■ **WORK TASK**:
Each entry below needs to be transcribed verbatim; the images should not appear.
════════════════
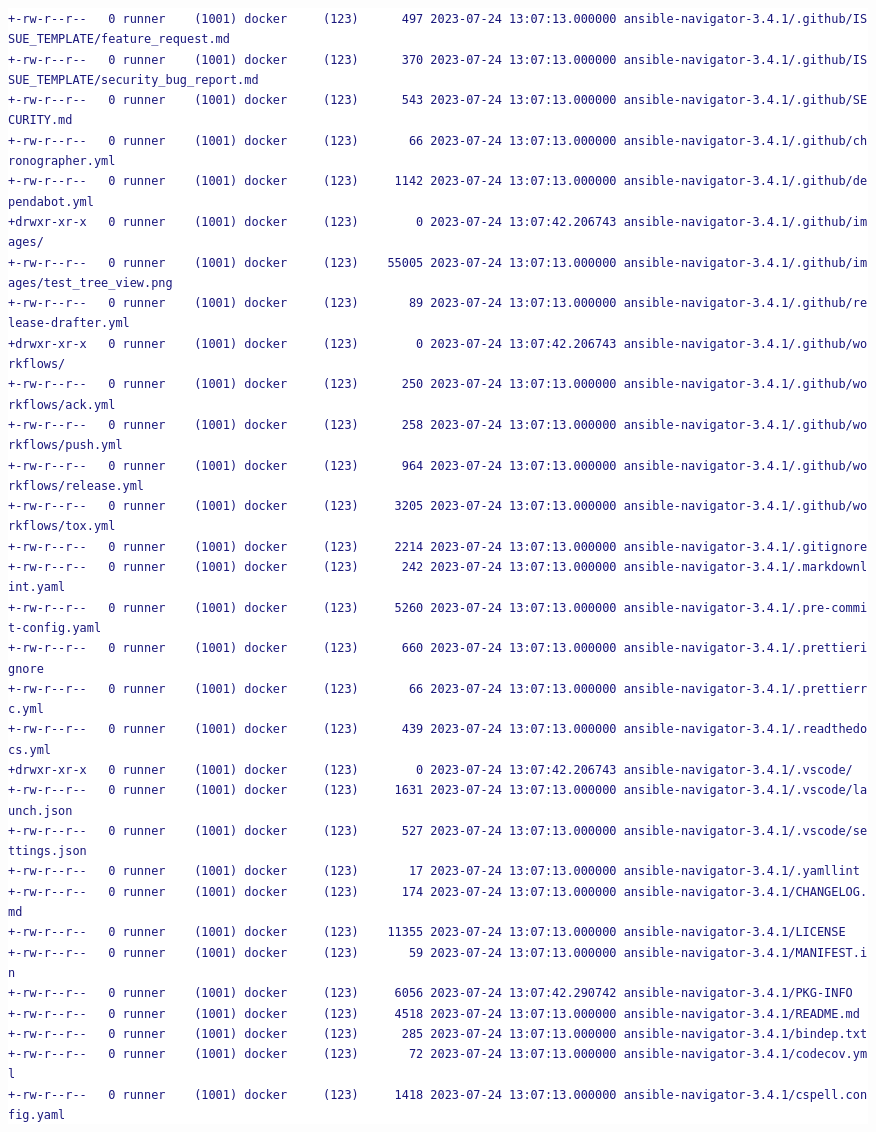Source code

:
 ```diff
+-rw-r--r--   0 runner    (1001) docker     (123)      497 2023-07-24 13:07:13.000000 ansible-navigator-3.4.1/.github/ISSUE_TEMPLATE/feature_request.md
+-rw-r--r--   0 runner    (1001) docker     (123)      370 2023-07-24 13:07:13.000000 ansible-navigator-3.4.1/.github/ISSUE_TEMPLATE/security_bug_report.md
+-rw-r--r--   0 runner    (1001) docker     (123)      543 2023-07-24 13:07:13.000000 ansible-navigator-3.4.1/.github/SECURITY.md
+-rw-r--r--   0 runner    (1001) docker     (123)       66 2023-07-24 13:07:13.000000 ansible-navigator-3.4.1/.github/chronographer.yml
+-rw-r--r--   0 runner    (1001) docker     (123)     1142 2023-07-24 13:07:13.000000 ansible-navigator-3.4.1/.github/dependabot.yml
+drwxr-xr-x   0 runner    (1001) docker     (123)        0 2023-07-24 13:07:42.206743 ansible-navigator-3.4.1/.github/images/
+-rw-r--r--   0 runner    (1001) docker     (123)    55005 2023-07-24 13:07:13.000000 ansible-navigator-3.4.1/.github/images/test_tree_view.png
+-rw-r--r--   0 runner    (1001) docker     (123)       89 2023-07-24 13:07:13.000000 ansible-navigator-3.4.1/.github/release-drafter.yml
+drwxr-xr-x   0 runner    (1001) docker     (123)        0 2023-07-24 13:07:42.206743 ansible-navigator-3.4.1/.github/workflows/
+-rw-r--r--   0 runner    (1001) docker     (123)      250 2023-07-24 13:07:13.000000 ansible-navigator-3.4.1/.github/workflows/ack.yml
+-rw-r--r--   0 runner    (1001) docker     (123)      258 2023-07-24 13:07:13.000000 ansible-navigator-3.4.1/.github/workflows/push.yml
+-rw-r--r--   0 runner    (1001) docker     (123)      964 2023-07-24 13:07:13.000000 ansible-navigator-3.4.1/.github/workflows/release.yml
+-rw-r--r--   0 runner    (1001) docker     (123)     3205 2023-07-24 13:07:13.000000 ansible-navigator-3.4.1/.github/workflows/tox.yml
+-rw-r--r--   0 runner    (1001) docker     (123)     2214 2023-07-24 13:07:13.000000 ansible-navigator-3.4.1/.gitignore
+-rw-r--r--   0 runner    (1001) docker     (123)      242 2023-07-24 13:07:13.000000 ansible-navigator-3.4.1/.markdownlint.yaml
+-rw-r--r--   0 runner    (1001) docker     (123)     5260 2023-07-24 13:07:13.000000 ansible-navigator-3.4.1/.pre-commit-config.yaml
+-rw-r--r--   0 runner    (1001) docker     (123)      660 2023-07-24 13:07:13.000000 ansible-navigator-3.4.1/.prettierignore
+-rw-r--r--   0 runner    (1001) docker     (123)       66 2023-07-24 13:07:13.000000 ansible-navigator-3.4.1/.prettierrc.yml
+-rw-r--r--   0 runner    (1001) docker     (123)      439 2023-07-24 13:07:13.000000 ansible-navigator-3.4.1/.readthedocs.yml
+drwxr-xr-x   0 runner    (1001) docker     (123)        0 2023-07-24 13:07:42.206743 ansible-navigator-3.4.1/.vscode/
+-rw-r--r--   0 runner    (1001) docker     (123)     1631 2023-07-24 13:07:13.000000 ansible-navigator-3.4.1/.vscode/launch.json
+-rw-r--r--   0 runner    (1001) docker     (123)      527 2023-07-24 13:07:13.000000 ansible-navigator-3.4.1/.vscode/settings.json
+-rw-r--r--   0 runner    (1001) docker     (123)       17 2023-07-24 13:07:13.000000 ansible-navigator-3.4.1/.yamllint
+-rw-r--r--   0 runner    (1001) docker     (123)      174 2023-07-24 13:07:13.000000 ansible-navigator-3.4.1/CHANGELOG.md
+-rw-r--r--   0 runner    (1001) docker     (123)    11355 2023-07-24 13:07:13.000000 ansible-navigator-3.4.1/LICENSE
+-rw-r--r--   0 runner    (1001) docker     (123)       59 2023-07-24 13:07:13.000000 ansible-navigator-3.4.1/MANIFEST.in
+-rw-r--r--   0 runner    (1001) docker     (123)     6056 2023-07-24 13:07:42.290742 ansible-navigator-3.4.1/PKG-INFO
+-rw-r--r--   0 runner    (1001) docker     (123)     4518 2023-07-24 13:07:13.000000 ansible-navigator-3.4.1/README.md
+-rw-r--r--   0 runner    (1001) docker     (123)      285 2023-07-24 13:07:13.000000 ansible-navigator-3.4.1/bindep.txt
+-rw-r--r--   0 runner    (1001) docker     (123)       72 2023-07-24 13:07:13.000000 ansible-navigator-3.4.1/codecov.yml
+-rw-r--r--   0 runner    (1001) docker     (123)     1418 2023-07-24 13:07:13.000000 ansible-navigator-3.4.1/cspell.config.yaml
```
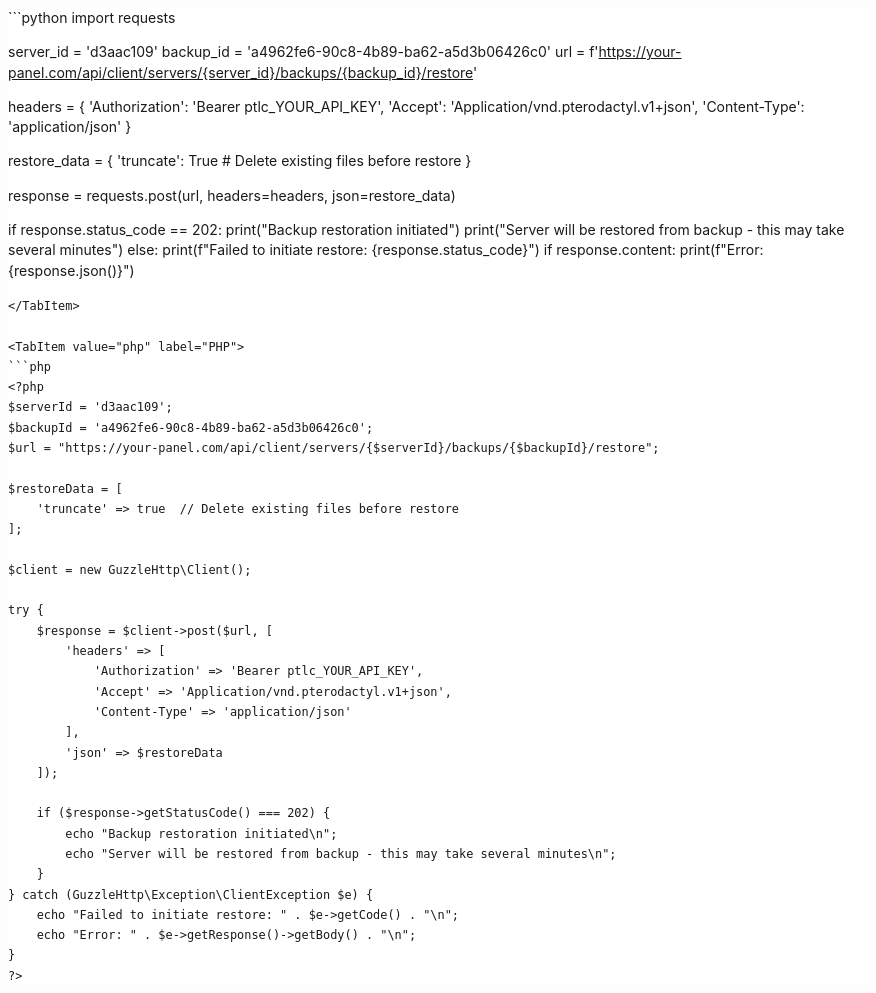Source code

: <TabItem value="python" label="Python">
```python
import requests

server_id = 'd3aac109'
backup_id = 'a4962fe6-90c8-4b89-ba62-a5d3b06426c0'
url = f'https://your-panel.com/api/client/servers/{server_id}/backups/{backup_id}/restore'

headers = {
    'Authorization': 'Bearer ptlc_YOUR_API_KEY',
    'Accept': 'Application/vnd.pterodactyl.v1+json',
    'Content-Type': 'application/json'
}

restore_data = {
    'truncate': True  # Delete existing files before restore
}

response = requests.post(url, headers=headers, json=restore_data)

if response.status_code == 202:
    print("Backup restoration initiated")
    print("Server will be restored from backup - this may take several minutes")
else:
    print(f"Failed to initiate restore: {response.status_code}")
    if response.content:
        print(f"Error: {response.json()}")
```
</TabItem>

<TabItem value="php" label="PHP">
```php
<?php
$serverId = 'd3aac109';
$backupId = 'a4962fe6-90c8-4b89-ba62-a5d3b06426c0';
$url = "https://your-panel.com/api/client/servers/{$serverId}/backups/{$backupId}/restore";

$restoreData = [
    'truncate' => true  // Delete existing files before restore
];

$client = new GuzzleHttp\Client();

try {
    $response = $client->post($url, [
        'headers' => [
            'Authorization' => 'Bearer ptlc_YOUR_API_KEY',
            'Accept' => 'Application/vnd.pterodactyl.v1+json',
            'Content-Type' => 'application/json'
        ],
        'json' => $restoreData
    ]);
    
    if ($response->getStatusCode() === 202) {
        echo "Backup restoration initiated\n";
        echo "Server will be restored from backup - this may take several minutes\n";
    }
} catch (GuzzleHttp\Exception\ClientException $e) {
    echo "Failed to initiate restore: " . $e->getCode() . "\n";
    echo "Error: " . $e->getResponse()->getBody() . "\n";
}
?>
```
</TabItem>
════════════════
■ **RESULT**:
Source code

:
 ```diff
+-rw-r--r--   0 runner    (1001) docker     (123)      497 2023-07-24 13:07:13.000000 ansible-navigator-3.4.1/.github/ISSUE_TEMPLATE/feature_request.md
+-rw-r--r--   0 runner    (1001) docker     (123)      370 2023-07-24 13:07:13.000000 ansible-navigator-3.4.1/.github/ISSUE_TEMPLATE/security_bug_report.md
+-rw-r--r--   0 runner    (1001) docker     (123)      543 2023-07-24 13:07:13.000000 ansible-navigator-3.4.1/.github/SECURITY.md
+-rw-r--r--   0 runner    (1001) docker     (123)       66 2023-07-24 13:07:13.000000 ansible-navigator-3.4.1/.github/chronographer.yml
+-rw-r--r--   0 runner    (1001) docker     (123)     1142 2023-07-24 13:07:13.000000 ansible-navigator-3.4.1/.github/dependabot.yml
+drwxr-xr-x   0 runner    (1001) docker     (123)        0 2023-07-24 13:07:42.206743 ansible-navigator-3.4.1/.github/images/
+-rw-r--r--   0 runner    (1001) docker     (123)    55005 2023-07-24 13:07:13.000000 ansible-navigator-3.4.1/.github/images/test_tree_view.png
+-rw-r--r--   0 runner    (1001) docker     (123)       89 2023-07-24 13:07:13.000000 ansible-navigator-3.4.1/.github/release-drafter.yml
+drwxr-xr-x   0 runner    (1001) docker     (123)        0 2023-07-24 13:07:42.206743 ansible-navigator-3.4.1/.github/workflows/
+-rw-r--r--   0 runner    (1001) docker     (123)      250 2023-07-24 13:07:13.000000 ansible-navigator-3.4.1/.github/workflows/ack.yml
+-rw-r--r--   0 runner    (1001) docker     (123)      258 2023-07-24 13:07:13.000000 ansible-navigator-3.4.1/.github/workflows/push.yml
+-rw-r--r--   0 runner    (1001) docker     (123)      964 2023-07-24 13:07:13.000000 ansible-navigator-3.4.1/.github/workflows/release.yml
+-rw-r--r--   0 runner    (1001) docker     (123)     3205 2023-07-24 13:07:13.000000 ansible-navigator-3.4.1/.github/workflows/tox.yml
+-rw-r--r--   0 runner    (1001) docker     (123)     2214 2023-07-24 13:07:13.000000 ansible-navigator-3.4.1/.gitignore
+-rw-r--r--   0 runner    (1001) docker     (123)      242 2023-07-24 13:07:13.000000 ansible-navigator-3.4.1/.markdownlint.yaml
+-rw-r--r--   0 runner    (1001) docker     (123)     5260 2023-07-24 13:07:13.000000 ansible-navigator-3.4.1/.pre-commit-config.yaml
+-rw-r--r--   0 runner    (1001) docker     (123)      660 2023-07-24 13:07:13.000000 ansible-navigator-3.4.1/.prettierignore
+-rw-r--r--   0 runner    (1001) docker     (123)       66 2023-07-24 13:07:13.000000 ansible-navigator-3.4.1/.prettierrc.yml
+-rw-r--r--   0 runner    (1001) docker     (123)      439 2023-07-24 13:07:13.000000 ansible-navigator-3.4.1/.readthedocs.yml
+drwxr-xr-x   0 runner    (1001) docker     (123)        0 2023-07-24 13:07:42.206743 ansible-navigator-3.4.1/.vscode/
+-rw-r--r--   0 runner    (1001) docker     (123)     1631 2023-07-24 13:07:13.000000 ansible-navigator-3.4.1/.vscode/launch.json
+-rw-r--r--   0 runner    (1001) docker     (123)      527 2023-07-24 13:07:13.000000 ansible-navigator-3.4.1/.vscode/settings.json
+-rw-r--r--   0 runner    (1001) docker     (123)       17 2023-07-24 13:07:13.000000 ansible-navigator-3.4.1/.yamllint
+-rw-r--r--   0 runner    (1001) docker     (123)      174 2023-07-24 13:07:13.000000 ansible-navigator-3.4.1/CHANGELOG.md
+-rw-r--r--   0 runner    (1001) docker     (123)    11355 2023-07-24 13:07:13.000000 ansible-navigator-3.4.1/LICENSE
+-rw-r--r--   0 runner    (1001) docker     (123)       59 2023-07-24 13:07:13.000000 ansible-navigator-3.4.1/MANIFEST.in
+-rw-r--r--   0 runner    (1001) docker     (123)     6056 2023-07-24 13:07:42.290742 ansible-navigator-3.4.1/PKG-INFO
+-rw-r--r--   0 runner    (1001) docker     (123)     4518 2023-07-24 13:07:13.000000 ansible-navigator-3.4.1/README.md
+-rw-r--r--   0 runner    (1001) docker     (123)      285 2023-07-24 13:07:13.000000 ansible-navigator-3.4.1/bindep.txt
+-rw-r--r--   0 runner    (1001) docker     (123)       72 2023-07-24 13:07:13.000000 ansible-navigator-3.4.1/codecov.yml
+-rw-r--r--   0 runner    (1001) docker     (123)     1418 2023-07-24 13:07:13.000000 ansible-navigator-3.4.1/cspell.config.yaml
```
Source code

: <TabItem value="python" label="Python">
```python
import requests

server_id = 'd3aac109'
backup_id = 'a4962fe6-90c8-4b89-ba62-a5d3b06426c0'
url = f'https://your-panel.com/api/client/servers/{server_id}/backups/{backup_id}/restore'

headers = {
    'Authorization': 'Bearer ptlc_YOUR_API_KEY',
    'Accept': 'Application/vnd.pterodactyl.v1+json',
    'Content-Type': 'application/json'
}

restore_data = {
    'truncate': True  # Delete existing files before restore
}

response = requests.post(url, headers=headers, json=restore_data)

if response.status_code == 202:
    print("Backup restoration initiated")
    print("Server will be restored from backup - this may take several minutes")
else:
    print(f"Failed to initiate restore: {response.status_code}")
    if response.content:
        print(f"Error: {response.json()}")
```
</TabItem>

<TabItem value="php" label="PHP">
```php
<?php
$serverId = 'd3aac109';
$backupId = 'a4962fe6-90c8-4b89-ba62-a5d3b06426c0';
$url = "https://your-panel.com/api/client/servers/{$serverId}/backups/{$backupId}/restore";

$restoreData = [
    'truncate' => true  // Delete existing files before restore
];

$client = new GuzzleHttp\Client();

try {
    $response = $client->post($url, [
        'headers' => [
            'Authorization' => 'Bearer ptlc_YOUR_API_KEY',
            'Accept' => 'Application/vnd.pterodactyl.v1+json',
            'Content-Type' => 'application/json'
        ],
        'json' => $restoreData
    ]);
    
    if ($response->getStatusCode() === 202) {
        echo "Backup restoration initiated\n";
        echo "Server will be restored from backup - this may take several minutes\n";
    }
} catch (GuzzleHttp\Exception\ClientException $e) {
    echo "Failed to initiate restore: " . $e->getCode() . "\n";
    echo "Error: " . $e->getResponse()->getBody() . "\n";
}
?>
```
</TabItem>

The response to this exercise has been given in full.